Talk:Monogamy

From Academic Kids

Note also that unlike some other species, Homo sapiens is not "automatically" monogamous, and the existence of a legally monogamous relationship (marriage) is no guarantee of a monogamous one in fact. Some societies have formally or semiformally recognized that married persons may have other sexual partners outside of the marriage relationship, while in societies that do not condone this practice it is nevertheless not unusual.

Homo sapiens isn't at all monogamous. It is naturally polygynous and a lot of anthropological and biological evidence supports it. --Taw

The anthropological and biological data supports what the researchers want it to support. Some humans are inclined toward monogamy, while others are inclined toward polygamy, even asexuality. To take statistics indicating a high incidence of extra-pair copulation or any other such data and apply them to the whole of mankind is to discount all those who deviate from that norm. The nature of a sapient species is not so easily defined. More succinctly, H. sapiens is not monogamous, but neither is it polygamous. -- MLS

This sentence apparently means "sexual partner" rather than "spouse":

The practice of restricting contact to a single spouse for a limited period of time, then ending that relationship before beginning another (though in practice there may be a brief overlapping time-period) is refered to a "serial monogamy."

Since monogamy is a term that applies to sexual relationships in the animal kingdom (wolves, swans, etc.) in general, and only in a specific context to marriage, I'm of the opinion that the article should begin with the biological and then give the social example. Biology has been around longer (arguably) ;-)

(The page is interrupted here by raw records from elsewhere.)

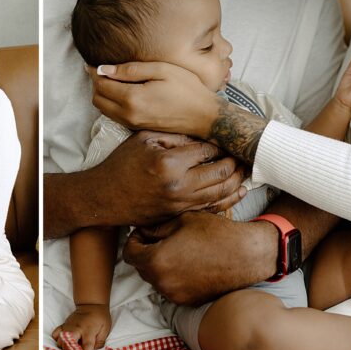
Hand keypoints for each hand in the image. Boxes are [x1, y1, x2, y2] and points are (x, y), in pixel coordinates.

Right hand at [53, 304, 111, 349]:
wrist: (92, 304)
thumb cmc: (100, 318)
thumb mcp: (105, 329)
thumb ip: (100, 342)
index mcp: (88, 330)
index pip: (86, 347)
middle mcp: (76, 328)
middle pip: (69, 344)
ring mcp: (68, 326)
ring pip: (60, 341)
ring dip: (65, 348)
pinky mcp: (64, 324)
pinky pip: (56, 334)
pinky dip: (58, 340)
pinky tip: (64, 343)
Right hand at [81, 130, 246, 226]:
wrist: (105, 196)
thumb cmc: (122, 164)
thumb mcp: (144, 138)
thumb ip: (175, 136)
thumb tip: (202, 136)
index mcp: (170, 162)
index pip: (208, 151)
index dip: (221, 145)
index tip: (227, 141)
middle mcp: (179, 185)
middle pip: (221, 172)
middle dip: (235, 162)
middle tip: (243, 154)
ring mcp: (181, 203)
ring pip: (221, 192)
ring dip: (237, 180)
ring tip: (245, 170)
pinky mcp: (180, 214)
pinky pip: (212, 208)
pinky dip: (229, 199)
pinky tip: (238, 191)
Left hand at [89, 62, 223, 137]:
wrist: (204, 117)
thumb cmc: (187, 89)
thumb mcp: (161, 70)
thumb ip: (130, 69)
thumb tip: (104, 69)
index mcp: (133, 98)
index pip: (100, 84)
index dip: (94, 72)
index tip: (94, 62)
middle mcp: (128, 114)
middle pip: (97, 98)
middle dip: (97, 83)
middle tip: (105, 70)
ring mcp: (132, 123)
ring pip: (103, 108)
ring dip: (103, 94)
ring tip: (114, 79)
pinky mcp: (136, 127)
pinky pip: (113, 115)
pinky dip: (111, 103)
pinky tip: (124, 92)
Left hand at [123, 211, 275, 304]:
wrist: (246, 255)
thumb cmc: (215, 234)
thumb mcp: (181, 221)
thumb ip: (155, 228)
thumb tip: (142, 232)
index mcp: (156, 260)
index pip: (129, 252)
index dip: (135, 240)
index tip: (145, 233)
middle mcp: (162, 282)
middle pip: (140, 267)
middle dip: (146, 252)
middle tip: (162, 239)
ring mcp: (175, 295)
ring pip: (155, 279)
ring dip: (159, 266)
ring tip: (178, 250)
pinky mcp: (188, 302)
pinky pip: (170, 288)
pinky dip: (173, 277)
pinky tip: (189, 264)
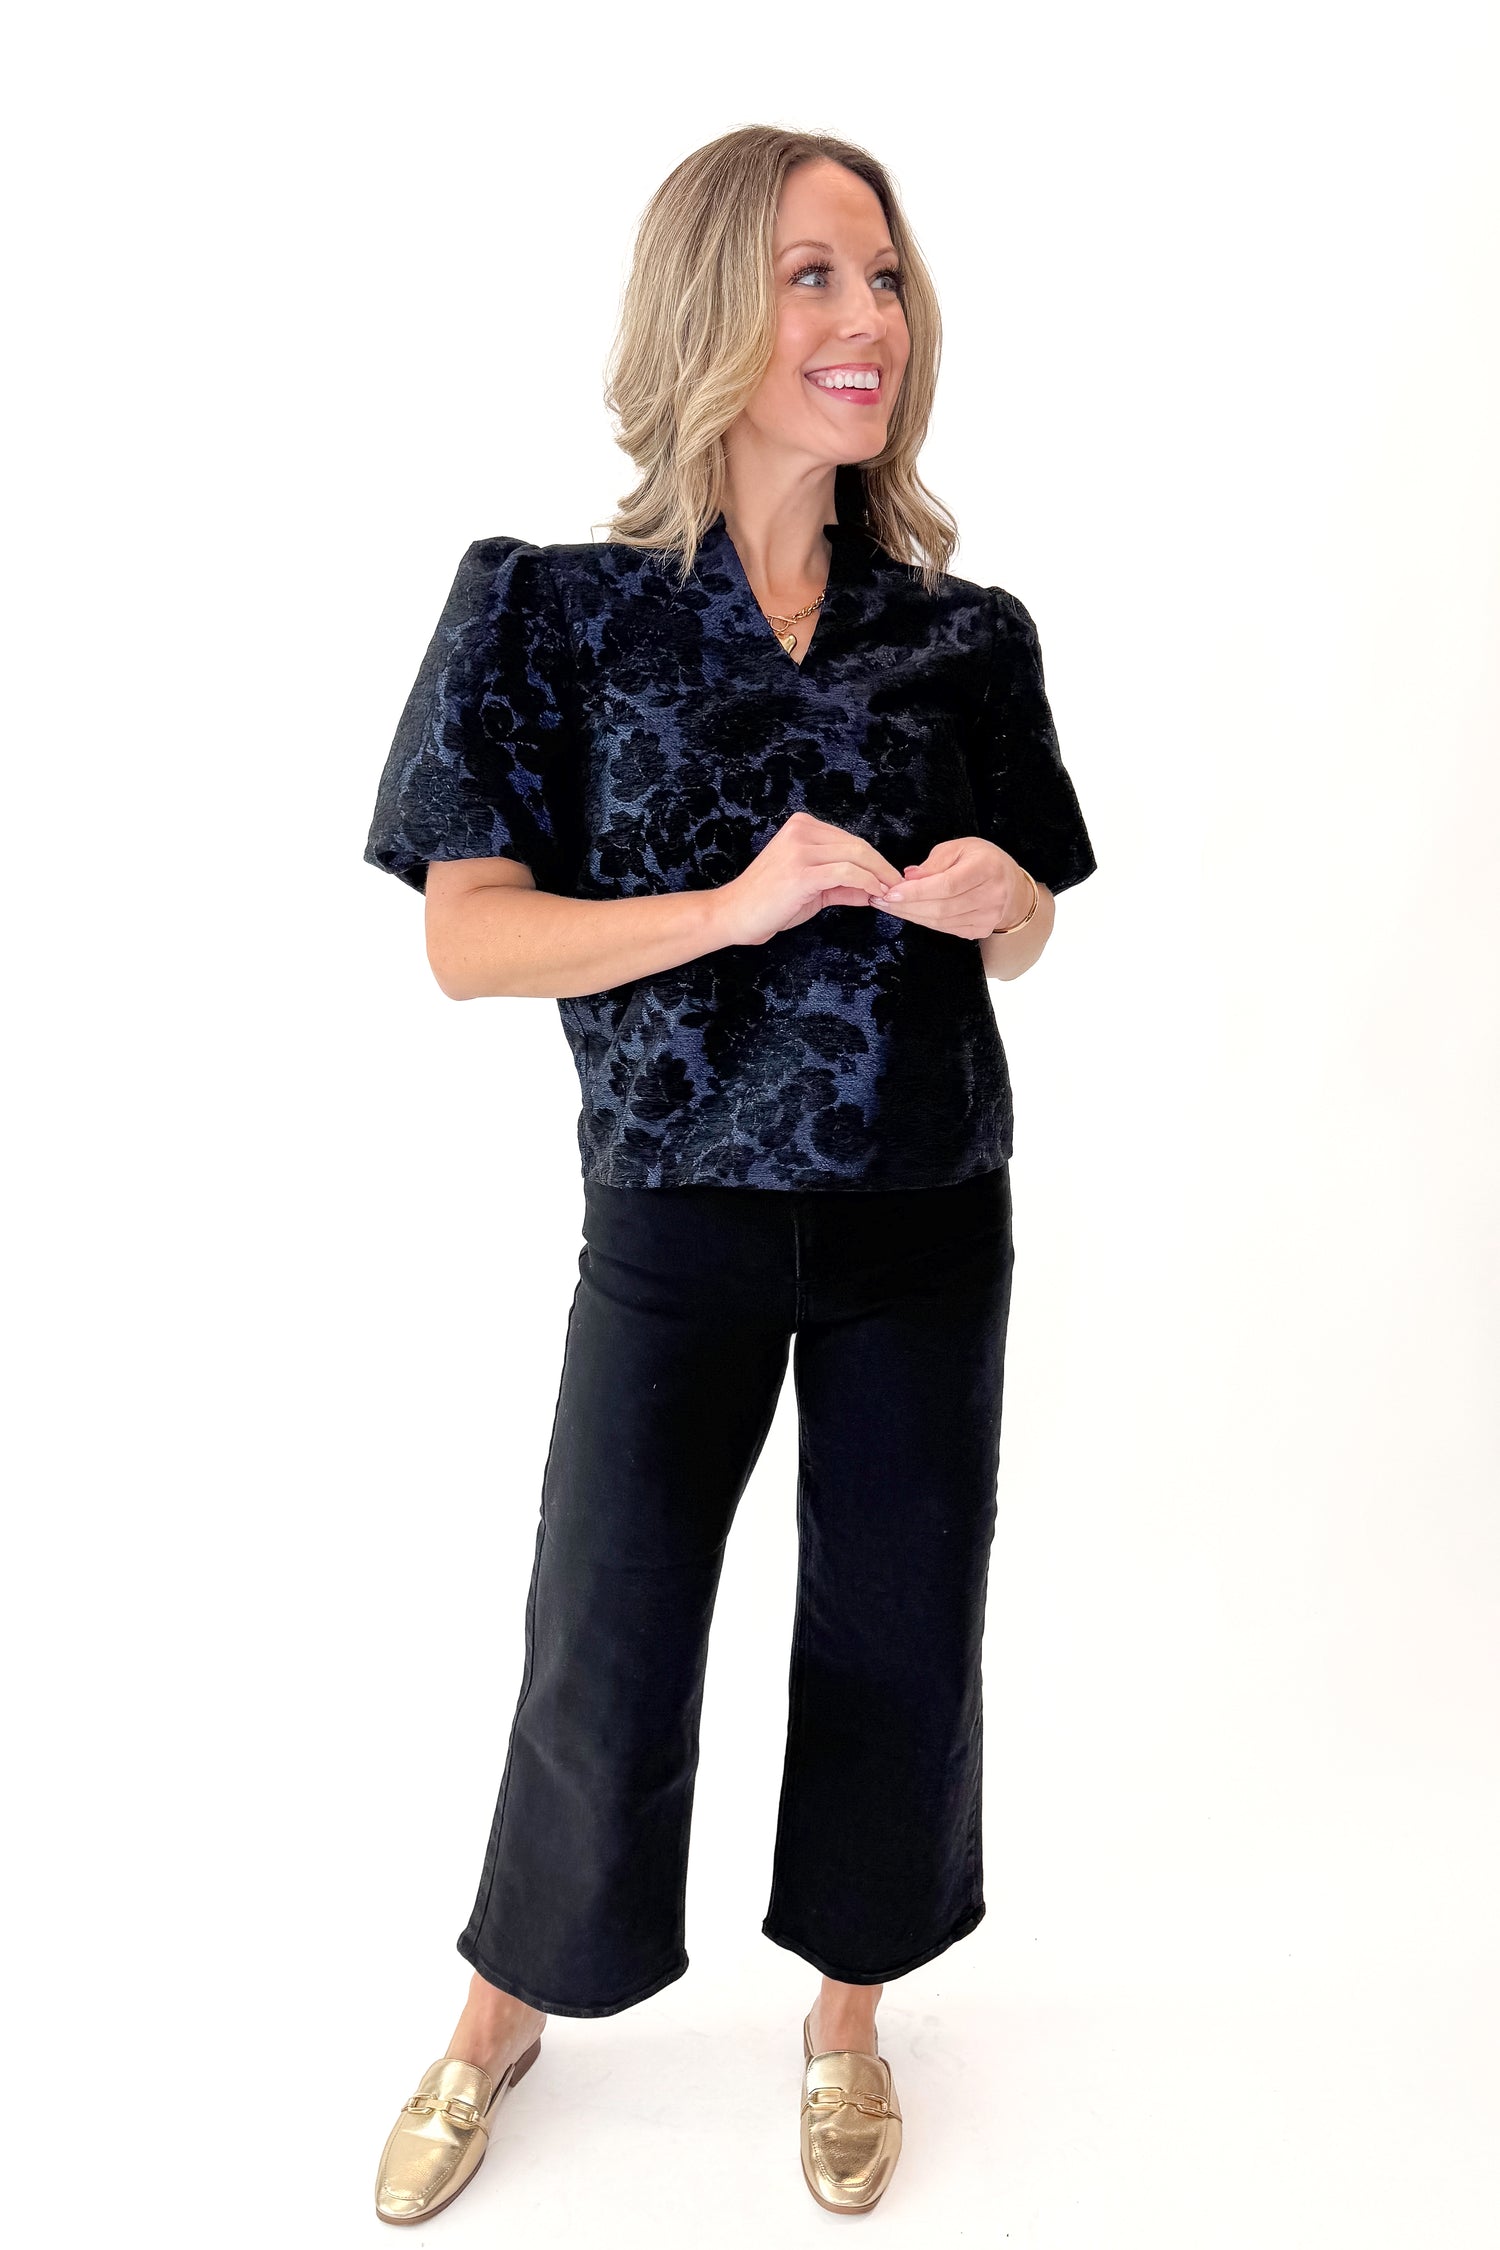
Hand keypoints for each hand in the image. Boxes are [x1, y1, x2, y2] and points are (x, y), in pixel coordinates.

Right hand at [710, 810, 905, 947]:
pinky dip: (867, 883)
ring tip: (891, 893)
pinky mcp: (802, 871)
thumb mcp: (811, 888)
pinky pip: (847, 873)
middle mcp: (801, 831)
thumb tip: (873, 890)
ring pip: (856, 856)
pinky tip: (875, 895)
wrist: (734, 914)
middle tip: (899, 887)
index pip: (850, 840)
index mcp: (802, 827)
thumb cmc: (768, 902)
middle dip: (883, 867)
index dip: (875, 860)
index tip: (889, 879)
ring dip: (880, 876)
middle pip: (858, 845)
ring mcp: (800, 849)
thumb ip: (841, 885)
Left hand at [879, 837, 1033, 939]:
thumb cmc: (982, 861)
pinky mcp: (981, 930)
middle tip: (880, 901)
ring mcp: (988, 916)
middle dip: (906, 906)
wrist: (1011, 885)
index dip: (916, 891)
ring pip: (941, 922)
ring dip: (911, 915)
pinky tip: (910, 912)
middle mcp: (991, 895)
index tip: (891, 892)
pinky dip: (924, 921)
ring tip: (890, 907)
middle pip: (941, 907)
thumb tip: (909, 878)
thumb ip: (934, 863)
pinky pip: (946, 929)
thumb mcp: (960, 848)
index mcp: (987, 868)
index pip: (946, 885)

Not only that, but in the dating world, the word "monogamy" gets used all the time to refer to a relationship in which both parties, though unmarried, have an exclusive arrangement and thus agree not to see anyone else. -- Egern
Also, doesn't the gamy part refer to sex or reproduction, and not necessarily marriage?
this is a usage question and cannot be answered by an appeal to etymology. Nor is there one correct or best usage. How people use the term depends on why they are using the terms.
When people use "monogamy" to compare and contrast different human societies, they are generally interested in social variation; therefore they compare and contrast different marriage practices. Conceptually, "monogamy" means the custom of having only one spouse at a time, and is contrasted to polygamy (multiple spouses). In this context, monogamy has nothing to do with sexual fidelity or sexual practices; there are many societies anthropologists and sociologists characterize as monogamous yet where many people have multiple sexual partners.
When people use "monogamy" to compare and contrast different animal species (including human beings), on the other hand, they are not intersted in cultural institutions (obviously, many other ansimal species do not have culture, as anthropologists define it); rather, they are comparing and contrasting mating practices.
obviously one can use the term monagamy in either sense when talking about people. But bno one usage should be priviliged, it all depends on what point you are trying to make in what context. -- SR

Does the external link to The Virtues of Promiscuity really belong in the monogamy article? It's interesting enough, but why is it here? Wouldn't it be a better fit elsewhere? -- Tlotoxl

Changed the statement on homo sapiens not being naturally monogamous. Using the term "natural" creates a surprisingly large number of philosophical assumptions. Better to bypass that statement and just state the fact that legal monogamy is no guarantee of sexual monogamy.